Step 4 - Ingest Data
Deposit genomic data files and all TSV files into AnVIL owned bucket(s) on Google Cloud.
You’ll work with a designated POC at the AnVIL team to shepherd the data (genomic data files and TSV load files for data tables) into the AnVIL data storage repository. Note that because each engagement will most likely be different, we will be further developing and refining (as needed) processes as we engage with submitters.
For actions taken prior to final process refinement, all transfers should involve the Data Processing WG and AnVIL team to ensure data integrity during the transfer process.
4.1 - Move Files to a Workspace Bucket
To move your files to a workspace bucket:
- Register a service account - See Register service account to move data.
- Install gsutil locally - gsutil is a Python application that lets you access Gogle Cloud Storage from the command line in a terminal. It’s more efficient than using the AnVIL UI to move large numbers and/or large files. You will need to install gsutil from the terminal on your local machine. See How to install gsutil for instructions.
- Copy files - Once you have installed gsutil, run the following code in the terminal to copy files to the workspace bucket:
gsutil cp local directory/filename gs://fc-your-workspace-bucket-id
Copying Multiple Files
You can use
* in place of filenames to copy everything in a directory. So, for example,
cp * gs://fc-12345 will copy all files in the root directory where the terminal is running to the workspace bucket
Files to Copy
- All genomic data files
All TSV load files in the Data Model
- Any additional optional tables
For additional instructions on copying files to a workspace bucket using gsutil, see Moving data to or from a workspace Google bucket.
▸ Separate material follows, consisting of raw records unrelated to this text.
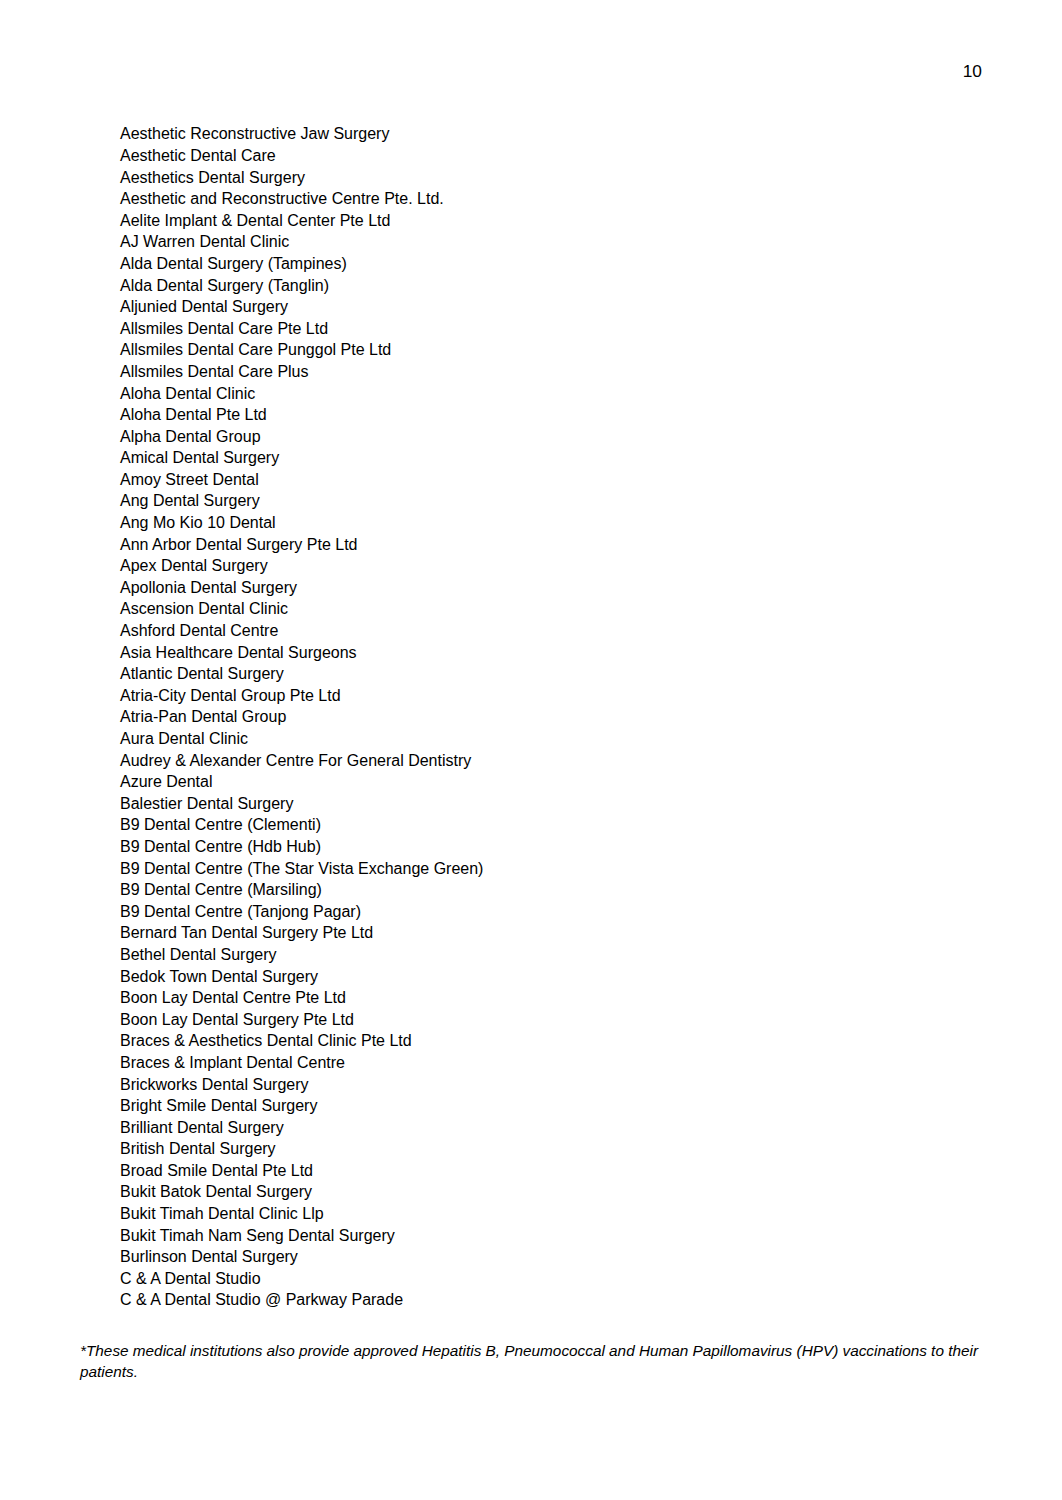10
Aesthetic Reconstructive Jaw Surgery
Aesthetic Dental Care
Aesthetics Dental Surgery
Aesthetic and Reconstructive Centre Pte. Ltd.
Aelite Implant & Dental Center Pte Ltd
AJ Warren Dental Clinic
Alda Dental Surgery (Tampines)
Alda Dental Surgery (Tanglin)
Aljunied Dental Surgery
Allsmiles Dental Care Pte Ltd
Allsmiles Dental Care Punggol Pte Ltd
Allsmiles Dental Care Plus
Aloha Dental Clinic
Aloha Dental Pte Ltd
Alpha Dental Group
Amical Dental Surgery
Amoy Street Dental
Ang Dental Surgery
Ang Mo Kio 10 Dental
Ann Arbor Dental Surgery Pte Ltd
Apex Dental Surgery
Apollonia Dental Surgery
Ascension Dental Clinic
Ashford Dental Centre
Asia Healthcare Dental Surgeons
Atlantic Dental Surgery
Atria-City Dental Group Pte Ltd
Atria-Pan Dental Group
Aura Dental Clinic
Audrey & Alexander Centre For General Dentistry
Azure Dental
Balestier Dental Surgery
B9 Dental Centre (Clementi)
B9 Dental Centre (Hdb Hub)
B9 Dental Centre (The Star Vista Exchange Green)
B9 Dental Centre (Marsiling)
B9 Dental Centre (Tanjong Pagar)
Bernard Tan Dental Surgery Pte Ltd
Bethel Dental Surgery
Bedok Town Dental Surgery
Boon Lay Dental Centre Pte Ltd
Boon Lay Dental Surgery Pte Ltd
Braces & Aesthetics Dental Clinic Pte Ltd
Braces & Implant Dental Centre
Brickworks Dental Surgery
Bright Smile Dental Surgery
Brilliant Dental Surgery
British Dental Surgery
Broad Smile Dental Pte Ltd
Bukit Batok Dental Surgery
Bukit Timah Dental Clinic Llp
Bukit Timah Nam Seng Dental Surgery
Burlinson Dental Surgery
C & A Dental Studio
C & A Dental Studio @ Parkway Parade
*These medical institutions also provide approved Hepatitis B, Pneumococcal and Human Papillomavirus (HPV) vaccinations to their patients.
4.2 Validation Steps (Automated)
Quality Assurance Monitoring
The transfer of data will be monitored and logged to ensure the integrity of the transfer and be included in the Ingestion certification of analysis (see below). This includes automated confirmation that the file transfers were successful and MD5sums are intact, performed by the GCP services at the time of transfer.
Ingestion Validation (automated)
To confirm the ingested data transferred as expected and maintained the file integrity, Google automatically checks the md5 sum of the end file against the original after each file transfer. These tests will be documented in the Ingestion protocol/pipeline execution plan and executed once data has been ported to AnVIL.
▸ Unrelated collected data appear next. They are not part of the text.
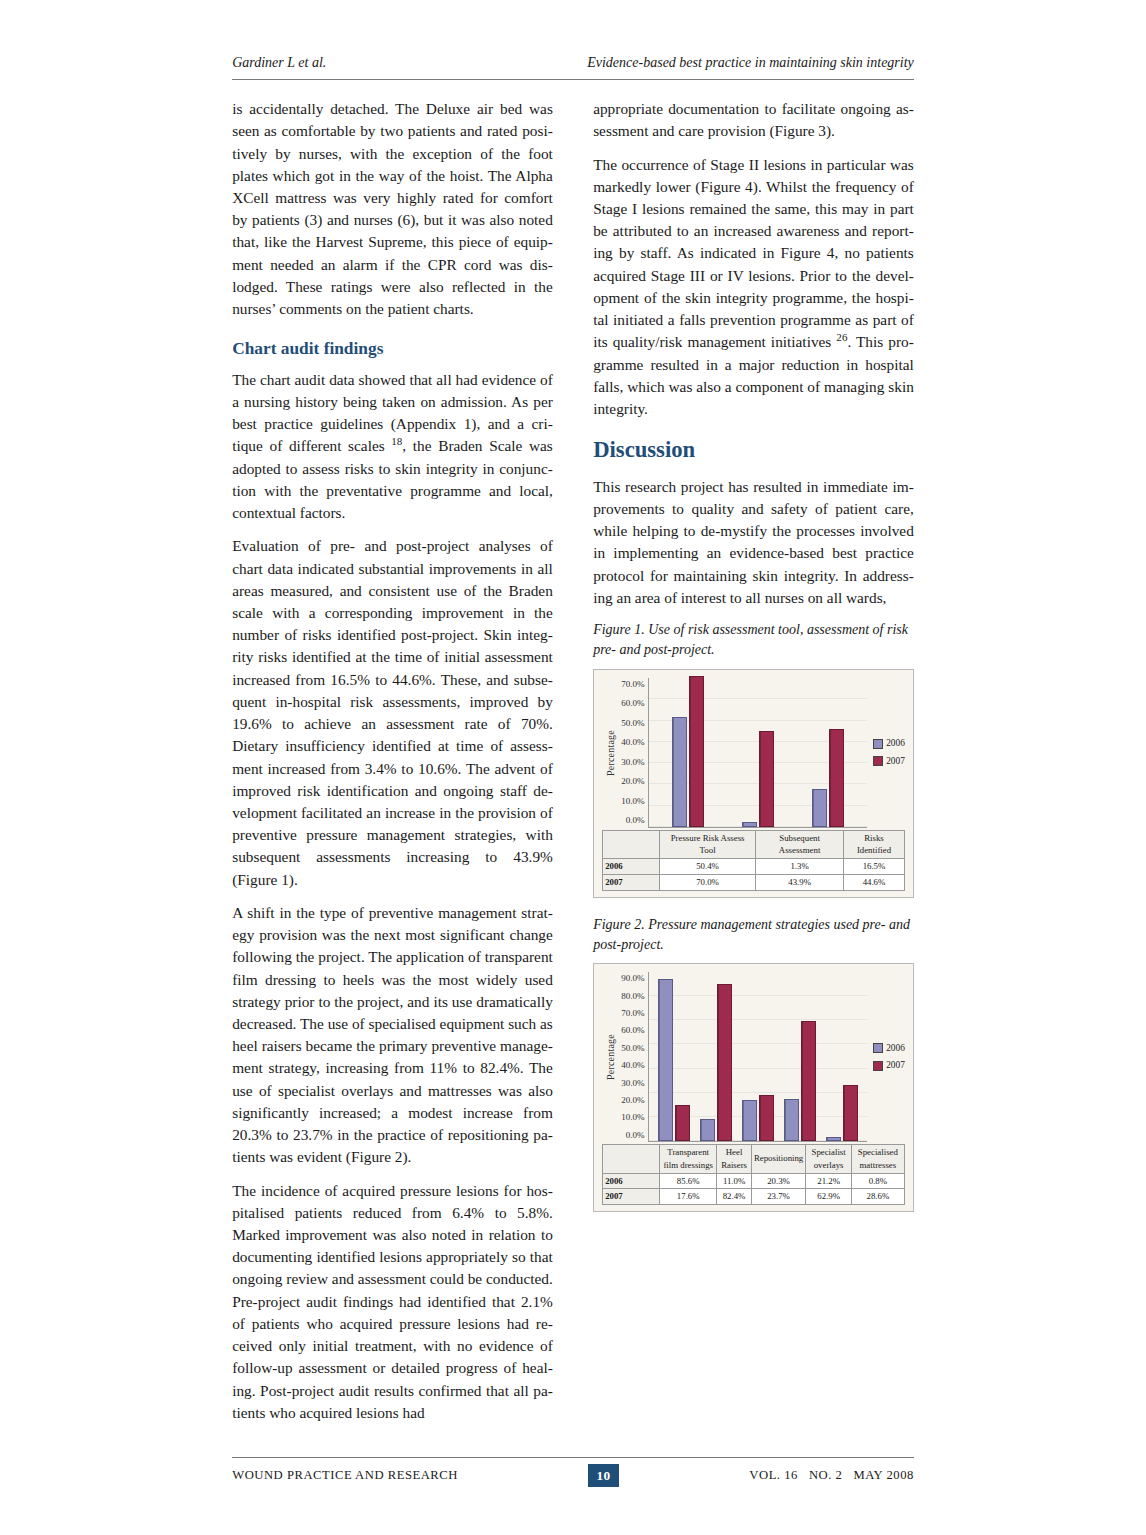Gardiner L et al.
Evidence-based best practice in maintaining skin integrity
is accidentally detached. The Deluxe air bed was seen as comfortable by two patients and rated positively by nurses, with the exception of the foot plates which got in the way of the hoist. The Alpha XCell mattress was very highly rated for comfort by patients (3) and nurses (6), but it was also noted that, like the Harvest Supreme, this piece of equipment needed an alarm if the CPR cord was dislodged. These ratings were also reflected in the nurses’ comments on the patient charts.
Chart audit findings
The chart audit data showed that all had evidence of a nursing history being taken on admission. As per best practice guidelines (Appendix 1), and a critique of different scales 18, the Braden Scale was adopted to assess risks to skin integrity in conjunction with the preventative programme and local, contextual factors.
Evaluation of pre- and post-project analyses of chart data indicated substantial improvements in all areas measured, and consistent use of the Braden scale with a corresponding improvement in the number of risks identified post-project. Skin integrity risks identified at the time of initial assessment increased from 16.5% to 44.6%. These, and subsequent in-hospital risk assessments, improved by 19.6% to achieve an assessment rate of 70%. Dietary insufficiency identified at time of assessment increased from 3.4% to 10.6%. The advent of improved risk identification and ongoing staff development facilitated an increase in the provision of preventive pressure management strategies, with subsequent assessments increasing to 43.9% (Figure 1).
A shift in the type of preventive management strategy provision was the next most significant change following the project. The application of transparent film dressing to heels was the most widely used strategy prior to the project, and its use dramatically decreased. The use of specialised equipment such as heel raisers became the primary preventive management strategy, increasing from 11% to 82.4%. The use of specialist overlays and mattresses was also significantly increased; a modest increase from 20.3% to 23.7% in the practice of repositioning patients was evident (Figure 2).
The incidence of acquired pressure lesions for hospitalised patients reduced from 6.4% to 5.8%. Marked improvement was also noted in relation to documenting identified lesions appropriately so that ongoing review and assessment could be conducted. Pre-project audit findings had identified that 2.1% of patients who acquired pressure lesions had received only initial treatment, with no evidence of follow-up assessment or detailed progress of healing. Post-project audit results confirmed that all patients who acquired lesions had
appropriate documentation to facilitate ongoing assessment and care provision (Figure 3).
The occurrence of Stage II lesions in particular was markedly lower (Figure 4). Whilst the frequency of Stage I lesions remained the same, this may in part be attributed to an increased awareness and reporting by staff. As indicated in Figure 4, no patients acquired Stage III or IV lesions. Prior to the development of the skin integrity programme, the hospital initiated a falls prevention programme as part of its quality/risk management initiatives 26. This programme resulted in a major reduction in hospital falls, which was also a component of managing skin integrity.
Discussion
This research project has resulted in immediate improvements to quality and safety of patient care, while helping to de-mystify the processes involved in implementing an evidence-based best practice protocol for maintaining skin integrity. In addressing an area of interest to all nurses on all wards,
Figure 1. Use of risk assessment tool, assessment of risk pre- and post-project.
Percentage
70.0% 60.0% 50.0% 40.0% 30.0% 20.0% 10.0% 0.0%
2006
2007
| | Pressure Risk Assess Tool | Subsequent Assessment | Risks Identified |
| 2006 | 50.4% | 1.3% | 16.5% |
| 2007 | 70.0% | 43.9% | 44.6% |
Figure 2. Pressure management strategies used pre- and post-project.
Percentage
90.0% 80.0% 70.0% 60.0% 50.0% 40.0% 30.0% 20.0% 10.0% 0.0%
2006
2007
| | Transparent film dressings | Heel Raisers | Repositioning | Specialist overlays | Specialised mattresses |
| 2006 | 85.6% | 11.0% | 20.3% | 21.2% | 0.8% |
| 2007 | 17.6% | 82.4% | 23.7% | 62.9% | 28.6% |
Wound Practice and Research
10
Vol. 16 No. 2 May 2008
This certification of analysis (CoA) documents the transfer of data. The CoA is signed off by AnVIL and the data submitting party. This document will be available along with the ingested data for public consumption.
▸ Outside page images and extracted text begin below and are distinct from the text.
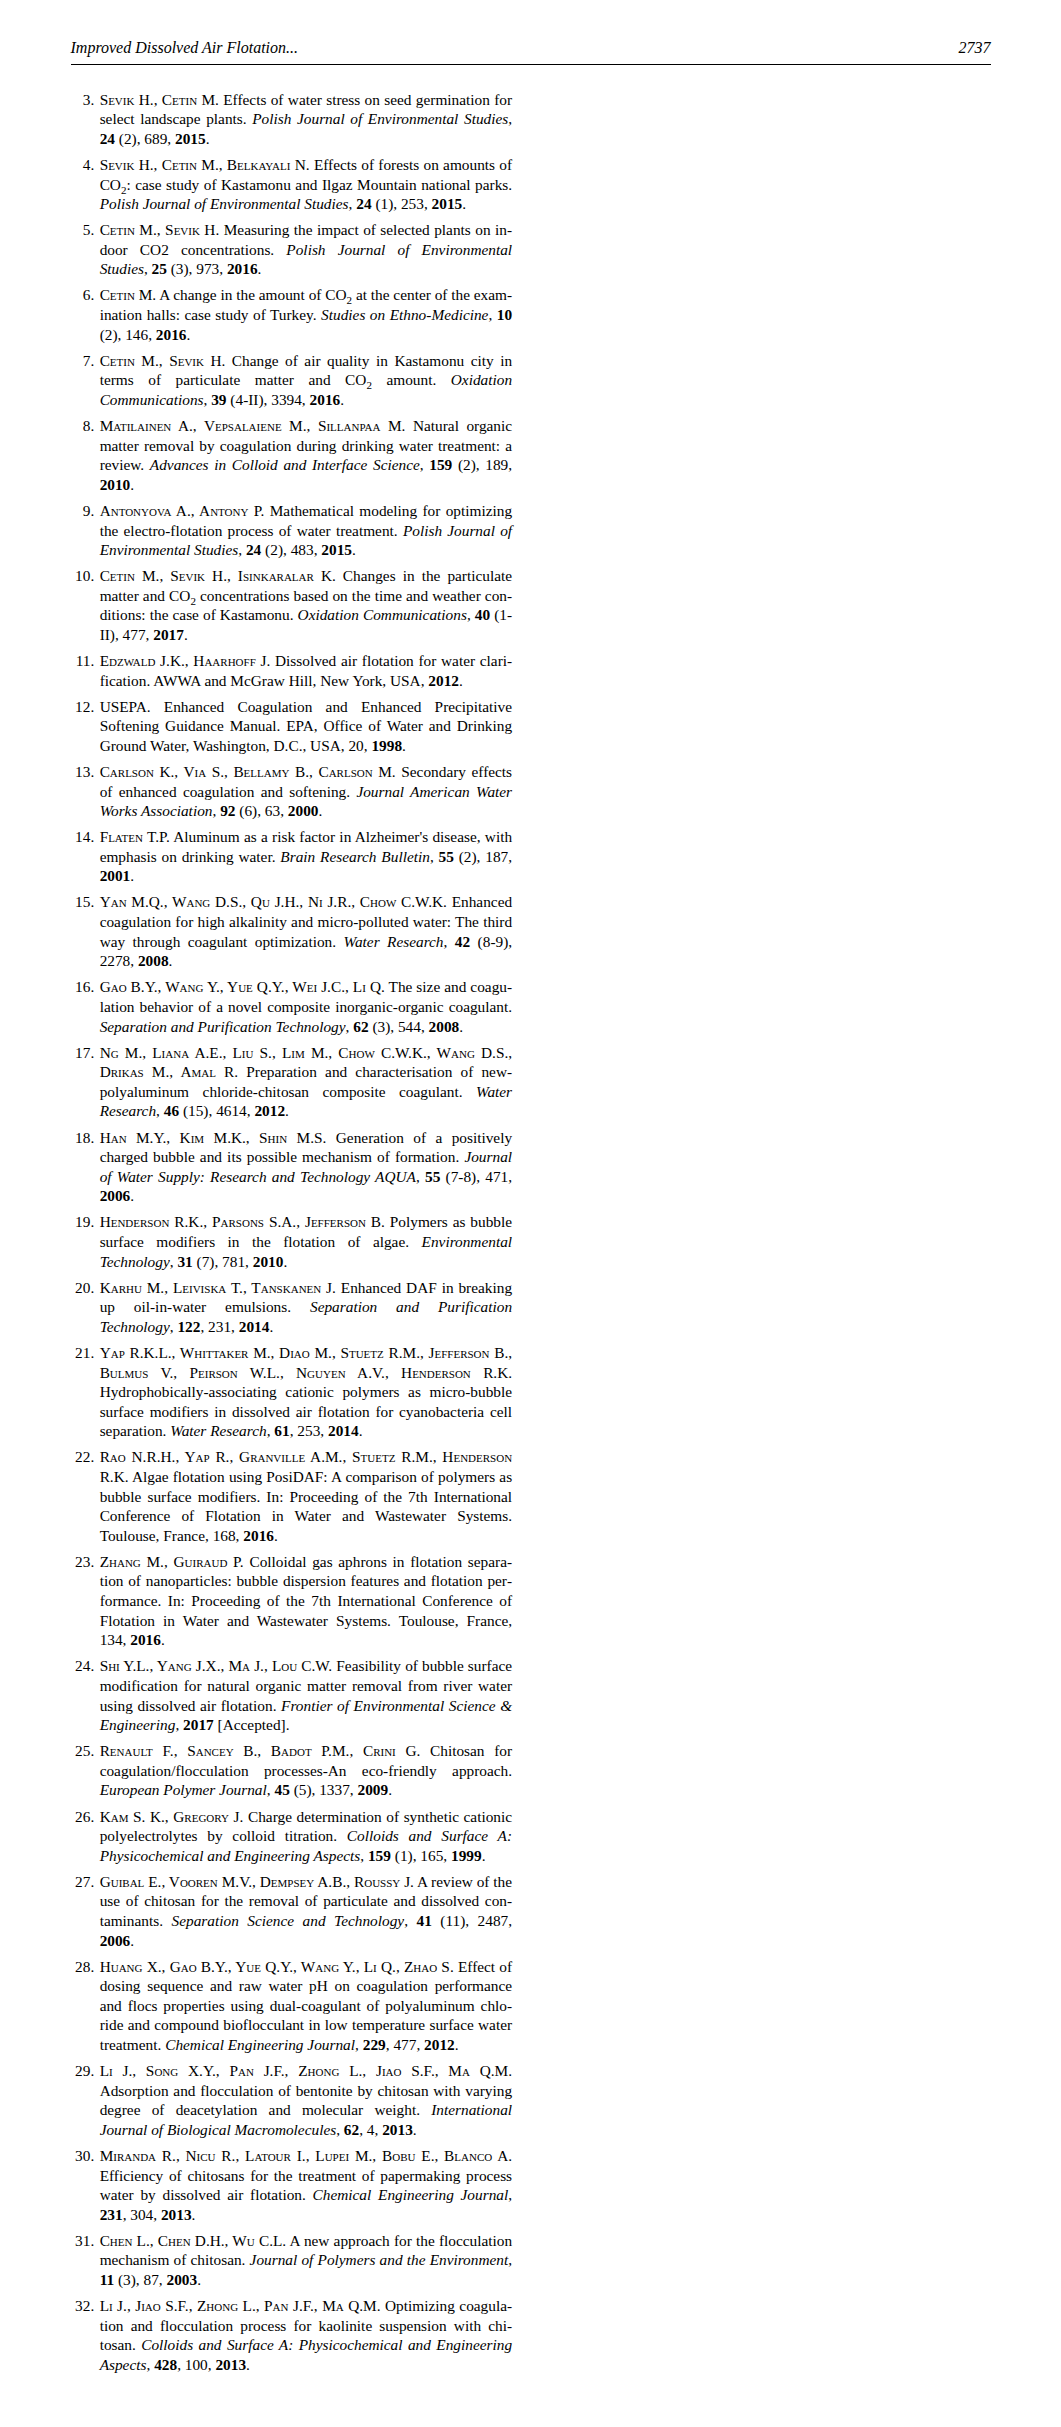Improved Dissolved Air Flotation... 2737
Sevik H., Cetin M. Effects of water stress on seed germination for select landscape plants. Polish Journal of Environmental Studies, 24 (2), 689, 2015.
Sevik H., Cetin M., Belkayali N. Effects of forests on amounts of CO2: case study of Kastamonu and Ilgaz Mountain national parks. Polish Journal of Environmental Studies, 24 (1), 253, 2015.
Cetin M., Sevik H. Measuring the impact of selected plants on indoor CO2 concentrations. Polish Journal of Environmental Studies, 25 (3), 973, 2016.
Cetin M. A change in the amount of CO2 at the center of the examination halls: case study of Turkey. Studies on Ethno-Medicine, 10 (2), 146, 2016.
Cetin M., Sevik H. Change of air quality in Kastamonu city in terms of particulate matter and CO2 amount. Oxidation Communications, 39 (4-II), 3394, 2016.
Matilainen A., Vepsalaiene M., Sillanpaa M. Natural organic matter removal by coagulation during drinking water treatment: a review. Advances in Colloid and Interface Science, 159 (2), 189, 2010.
Antonyova A., Antony P. Mathematical modeling for optimizing the electro-flotation process of water treatment. Polish Journal of Environmental Studies, 24 (2), 483, 2015.
Cetin M., Sevik H., Isinkaralar K. Changes in the particulate matter and CO2 concentrations based on the time and weather conditions: the case of Kastamonu. Oxidation Communications, 40 (1-II), 477, 2017.
Edzwald J.K., Haarhoff J. Dissolved air flotation for water clarification. AWWA and McGraw Hill, New York, USA, 2012.
USEPA. Enhanced Coagulation and Enhanced Precipitative Softening Guidance Manual. EPA, Office of Water and Drinking Ground Water, Washington, D.C., USA, 20, 1998.
Carlson K., Via S., Bellamy B., Carlson M. Secondary effects of enhanced coagulation and softening. Journal American Water Works Association, 92 (6), 63, 2000.
Flaten T.P. Aluminum as a risk factor in Alzheimer's disease, with emphasis on drinking water. Brain Research Bulletin, 55 (2), 187, 2001.
Yan M.Q., Wang D.S., Qu J.H., Ni J.R., Chow C.W.K. Enhanced coagulation for high alkalinity and micro-polluted water: The third way through coagulant optimization. Water Research, 42 (8-9), 2278, 2008.
Gao B.Y., Wang Y., Yue Q.Y., Wei J.C., Li Q. The size and coagulation behavior of a novel composite inorganic-organic coagulant. Separation and Purification Technology, 62 (3), 544, 2008.
Ng M., Liana A.E., Liu S., Lim M., Chow C.W.K., Wang D.S., Drikas M., Amal R. Preparation and characterisation of new-polyaluminum chloride-chitosan composite coagulant. Water Research, 46 (15), 4614, 2012.
Han M.Y., Kim M.K., Shin M.S. Generation of a positively charged bubble and its possible mechanism of formation. Journal of Water Supply: Research and Technology AQUA, 55 (7-8), 471, 2006.
Henderson R.K., Parsons S.A., Jefferson B. Polymers as bubble surface modifiers in the flotation of algae. Environmental Technology, 31 (7), 781, 2010.
Karhu M., Leiviska T., Tanskanen J. Enhanced DAF in breaking up oil-in-water emulsions. Separation and Purification Technology, 122, 231, 2014.
Yap R.K.L., Whittaker M., Diao M., Stuetz R.M., Jefferson B., Bulmus V., Peirson W.L., Nguyen A.V., Henderson R.K. Hydrophobically-associating cationic polymers as micro-bubble surface modifiers in dissolved air flotation for cyanobacteria cell separation. Water Research, 61, 253, 2014.
Rao N.R.H., Yap R., Granville A.M., Stuetz R.M., Henderson R.K. Algae flotation using PosiDAF: A comparison of polymers as bubble surface modifiers. In: Proceeding of the 7th International Conference of Flotation in Water and Wastewater Systems. Toulouse, France, 168, 2016.
Zhang M., Guiraud P. Colloidal gas aphrons in flotation separation of nanoparticles: bubble dispersion features and flotation performance. In: Proceeding of the 7th International Conference of Flotation in Water and Wastewater Systems. Toulouse, France, 134, 2016.
Shi Y.L., Yang J.X., Ma J., Lou C.W. Feasibility of bubble surface modification for natural organic matter removal from river water using dissolved air flotation. Frontier of Environmental Science & Engineering, 2017 [Accepted].
Renault F., Sancey B., Badot P.M., Crini G. Chitosan for coagulation/flocculation processes-An eco-friendly approach. European Polymer Journal, 45 (5), 1337, 2009.
Kam S. K., Gregory J. Charge determination of synthetic cationic polyelectrolytes by colloid titration. Colloids and Surface A: Physicochemical and Engineering Aspects, 159 (1), 165, 1999.
Guibal E., Vooren M.V., Dempsey A.B., Roussy J. A review of the use of chitosan for the removal of particulate and dissolved contaminants. Separation Science and Technology, 41 (11), 2487, 2006.
Huang X., Gao B.Y., Yue Q.Y., Wang Y., Li Q., Zhao S. Effect of dosing sequence and raw water pH on coagulation performance and flocs properties using dual-coagulant of polyaluminum chloride and compound bioflocculant in low temperature surface water treatment. Chemical Engineering Journal, 229, 477, 2012.
Li J., Song X.Y., Pan J.F., Zhong L., Jiao S.F., Ma Q.M. Adsorption and flocculation of bentonite by chitosan with varying degree of deacetylation and molecular weight. International Journal of Biological Macromolecules, 62, 4, 2013.
Miranda R., Nicu R., Latour I., Lupei M., Bobu E., Blanco A. Efficiency of chitosans for the treatment of papermaking process water by dissolved air flotation. Chemical Engineering Journal, 231, 304, 2013.
Chen L., Chen D.H., Wu C.L. A new approach for the flocculation mechanism of chitosan. Journal of Polymers and the Environment, 11 (3), 87, 2003.
Li J., Jiao S.F., Zhong L., Pan J.F., Ma Q.M. Optimizing coagulation and flocculation process for kaolinite suspension with chitosan. Colloids and Surface A: Physicochemical and Engineering Aspects, 428, 100, 2013.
QC and Processing (Functional Equivalence)
The AnVIL seeks to maximize the value of AnVIL-hosted data and minimize batch effects in cross-project analyses (Regier et al., 2018). Ingested genomic data will be subject to quality control and harmonization. CCDG and TOPMed consortia have defined a functional equivalence (FE) standard for alignment and processing of whole-genome sequencing data(i.e. WGS). , with the
AnVIL strongly encourages the submission of FE-compliant genome and exome sequencing data aligned to GRChB38. (See https://github.com/CCDG/Pipeline-Standardization/blob/master/PipelineStandard.md).
With exceptions (e.g., for legacy data sets), data not compliant with the FE standard may be aligned to GRChb38 and reprocessed, at the discretion of the Data Ingestion Committee.
After reprocessing, quality control metrics for genome and exome sequencing data will be collected using multiple software packages (e.g., Picard, VerifyBamID2, Samtools flagstat, bamUtil stats) organized in a single Workflow Definition Language workflow. These metrics will be evaluated for depth and breadth of coverage, base-mismatch rate, rate of properly-paired reads, and sample contamination to determine QC pass/fail status. QC metrics will also be made available in the AnVIL workspace to aid users in sample selection.
Once in the workspace buckets, object files, such as sequencing data, are indexed with a global unique ID (GUID). This allows for access across AnVIL tools, without requiring copies to be created and transferred across environments.
These identifiers allow for tracking data across components of AnVIL and facilitate the ability to interoperate with other data commons due to their extensibility. Further, they enable tracking of live data being processed in workflow pipelines, and data backup to cold storage.